• _WHAT THE EXERCISE ASKS_
Please update the records below by replacing "layout element" with "page element" wherever it occurs, leaving everything else unchanged.

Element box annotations
......
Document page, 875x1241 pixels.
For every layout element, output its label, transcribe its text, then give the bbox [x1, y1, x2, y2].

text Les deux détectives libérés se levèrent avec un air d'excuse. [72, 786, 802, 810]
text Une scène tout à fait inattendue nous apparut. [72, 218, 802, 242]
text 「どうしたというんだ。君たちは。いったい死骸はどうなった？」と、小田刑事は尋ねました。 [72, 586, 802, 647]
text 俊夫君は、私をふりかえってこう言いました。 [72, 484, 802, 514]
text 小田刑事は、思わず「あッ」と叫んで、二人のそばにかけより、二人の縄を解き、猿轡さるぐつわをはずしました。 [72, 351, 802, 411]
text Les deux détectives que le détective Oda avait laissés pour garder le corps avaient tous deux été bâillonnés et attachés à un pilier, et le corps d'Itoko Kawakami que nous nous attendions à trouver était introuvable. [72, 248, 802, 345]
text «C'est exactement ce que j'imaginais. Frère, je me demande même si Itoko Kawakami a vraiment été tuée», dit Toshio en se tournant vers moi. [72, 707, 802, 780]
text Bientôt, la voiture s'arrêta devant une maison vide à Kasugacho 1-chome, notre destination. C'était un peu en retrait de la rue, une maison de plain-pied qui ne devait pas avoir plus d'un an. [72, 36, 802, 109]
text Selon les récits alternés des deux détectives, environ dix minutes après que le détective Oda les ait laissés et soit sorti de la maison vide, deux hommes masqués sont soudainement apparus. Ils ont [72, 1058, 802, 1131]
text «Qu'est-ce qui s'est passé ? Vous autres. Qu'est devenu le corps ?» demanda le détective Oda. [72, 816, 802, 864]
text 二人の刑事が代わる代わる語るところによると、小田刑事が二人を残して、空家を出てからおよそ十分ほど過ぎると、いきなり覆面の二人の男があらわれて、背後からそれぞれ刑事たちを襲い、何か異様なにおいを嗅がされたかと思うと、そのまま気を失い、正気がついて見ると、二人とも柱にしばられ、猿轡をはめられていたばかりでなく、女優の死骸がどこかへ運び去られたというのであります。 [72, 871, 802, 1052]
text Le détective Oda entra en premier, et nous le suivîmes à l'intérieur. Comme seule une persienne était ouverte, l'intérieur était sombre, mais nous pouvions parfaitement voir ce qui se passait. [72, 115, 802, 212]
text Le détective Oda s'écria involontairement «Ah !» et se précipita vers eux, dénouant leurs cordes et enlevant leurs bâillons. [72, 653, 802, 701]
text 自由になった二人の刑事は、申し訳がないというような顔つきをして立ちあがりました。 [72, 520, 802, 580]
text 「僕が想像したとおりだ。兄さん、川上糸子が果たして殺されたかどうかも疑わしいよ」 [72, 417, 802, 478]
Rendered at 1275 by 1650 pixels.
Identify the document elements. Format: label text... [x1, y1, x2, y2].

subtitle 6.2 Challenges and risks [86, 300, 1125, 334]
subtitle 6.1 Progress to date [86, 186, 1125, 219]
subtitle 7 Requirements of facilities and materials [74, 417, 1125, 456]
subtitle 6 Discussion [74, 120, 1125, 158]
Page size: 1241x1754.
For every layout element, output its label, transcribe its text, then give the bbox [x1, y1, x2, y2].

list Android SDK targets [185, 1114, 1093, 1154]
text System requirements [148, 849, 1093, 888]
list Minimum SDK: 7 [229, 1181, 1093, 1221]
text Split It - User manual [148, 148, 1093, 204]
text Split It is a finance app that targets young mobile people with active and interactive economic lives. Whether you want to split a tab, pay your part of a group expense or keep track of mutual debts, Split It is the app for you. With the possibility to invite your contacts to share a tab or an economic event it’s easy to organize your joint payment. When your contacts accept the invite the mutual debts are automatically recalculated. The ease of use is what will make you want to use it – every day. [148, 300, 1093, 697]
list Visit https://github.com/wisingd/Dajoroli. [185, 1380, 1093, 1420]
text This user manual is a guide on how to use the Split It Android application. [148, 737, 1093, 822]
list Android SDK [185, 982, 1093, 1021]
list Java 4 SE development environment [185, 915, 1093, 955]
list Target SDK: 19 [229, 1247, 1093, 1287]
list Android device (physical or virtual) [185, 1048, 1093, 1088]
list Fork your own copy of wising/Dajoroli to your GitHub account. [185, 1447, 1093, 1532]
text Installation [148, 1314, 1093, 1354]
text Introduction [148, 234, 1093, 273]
......
• _SOLUTION FOR THIS PROBLEM_
Document page, 875x1241 pixels.
For every page element, output its label, transcribe its text, then give the bbox [x1, y1, x2, y2].

text Les deux détectives libérés se levèrent avec un air d'excuse. [72, 786, 802, 810]
text Une scène tout à fait inattendue nous apparut. [72, 218, 802, 242]
text 「どうしたというんだ。君たちは。いったい死骸はどうなった？」と、小田刑事は尋ねました。 [72, 586, 802, 647]
text 俊夫君は、私をふりかえってこう言いました。 [72, 484, 802, 514]
text 小田刑事は、思わず「あッ」と叫んで、二人のそばにかけより、二人の縄を解き、猿轡さるぐつわをはずしました。 [72, 351, 802, 411]
text Les deux détectives que le détective Oda avait laissés pour garder le corps avaient tous deux été bâillonnés et attachés à un pilier, et le corps d'Itoko Kawakami que nous nous attendions à trouver était introuvable. [72, 248, 802, 345]
text «C'est exactement ce que j'imaginais. Frère, je me demande même si Itoko Kawakami a vraiment été tuée», dit Toshio en se tournant vers moi. [72, 707, 802, 780]
text Bientôt, la voiture s'arrêta devant une maison vide à Kasugacho 1-chome, notre destination. C'était un peu en retrait de la rue, une maison de plain-pied qui ne devait pas avoir plus d'un an. [72, 36, 802, 109]
text Selon les récits alternés des deux détectives, environ dix minutes après que le détective Oda les ait laissés et soit sorti de la maison vide, deux hommes masqués sont soudainement apparus. Ils ont [72, 1058, 802, 1131]
text «Qu'est-ce qui s'est passé ? Vous autres. Qu'est devenu le corps ?» demanda le détective Oda. [72, 816, 802, 864]
text 二人の刑事が代わる代わる語るところによると、小田刑事が二人を残して、空家を出てからおよそ十分ほど過ぎると、いきなり覆面の二人の男があらわれて、背後からそれぞれ刑事たちを襲い、何か異様なにおいを嗅がされたかと思うと、そのまま気を失い、正気がついて見ると、二人とも柱にしばられ、猿轡をはめられていたばかりでなく、女優の死骸がどこかへ運び去られたというのであります。 [72, 871, 802, 1052]
text Le détective Oda entra en premier, et nous le suivîmes à l'intérieur. Comme seule une persienne était ouverte, l'intérieur était sombre, mais nous pouvions parfaitement voir ce qui se passait. [72, 115, 802, 212]
text Le détective Oda s'écria involontairement «Ah !» et se précipita vers eux, dénouant leurs cordes et enlevant leurs bâillons. [72, 653, 802, 701]
text 自由になった二人の刑事は、申し訳がないというような顔つきをして立ちあがりました。 [72, 520, 802, 580]
text 「僕が想像したとおりだ。兄さん、川上糸子が果たして殺されたかどうかも疑わしいよ」 [72, 417, 802, 478]
Rendered at 1275 by 1650 pixels.
Identify the document elements. Format: label text... [x1, y1, x2, y2].

subtitle 6.2 Challenges and risks [86, 300, 1125, 334]
subtitle 6.1 Progress to date [86, 186, 1125, 219]
subtitle 7 Requirements of facilities and materials [74, 417, 1125, 456]
subtitle 6 Discussion [74, 120, 1125, 158]
Page size: 1241x1754.
For every page element, output its label, transcribe its text, then give the bbox [x1, y1, x2, y2].

list Android SDK targets [185, 1114, 1093, 1154]
text System requirements [148, 849, 1093, 888]
list Minimum SDK: 7 [229, 1181, 1093, 1221]
text Split It - User manual [148, 148, 1093, 204]
text Split It is a finance app that targets young mobile people with active and interactive economic lives. Whether you want to split a tab, pay your part of a group expense or keep track of mutual debts, Split It is the app for you. With the possibility to invite your contacts to share a tab or an economic event it’s easy to organize your joint payment. When your contacts accept the invite the mutual debts are automatically recalculated. The ease of use is what will make you want to use it – every day. [148, 300, 1093, 697]
list Visit https://github.com/wisingd/Dajoroli. [185, 1380, 1093, 1420]
text This user manual is a guide on how to use the Split It Android application. [148, 737, 1093, 822]
list Android SDK [185, 982, 1093, 1021]
list Java 4 SE development environment [185, 915, 1093, 955]
list Target SDK: 19 [229, 1247, 1093, 1287]
list Android device (physical or virtual) [185, 1048, 1093, 1088]
list Fork your own copy of wising/Dajoroli to your GitHub account. [185, 1447, 1093, 1532]
text Installation [148, 1314, 1093, 1354]
text Introduction [148, 234, 1093, 273]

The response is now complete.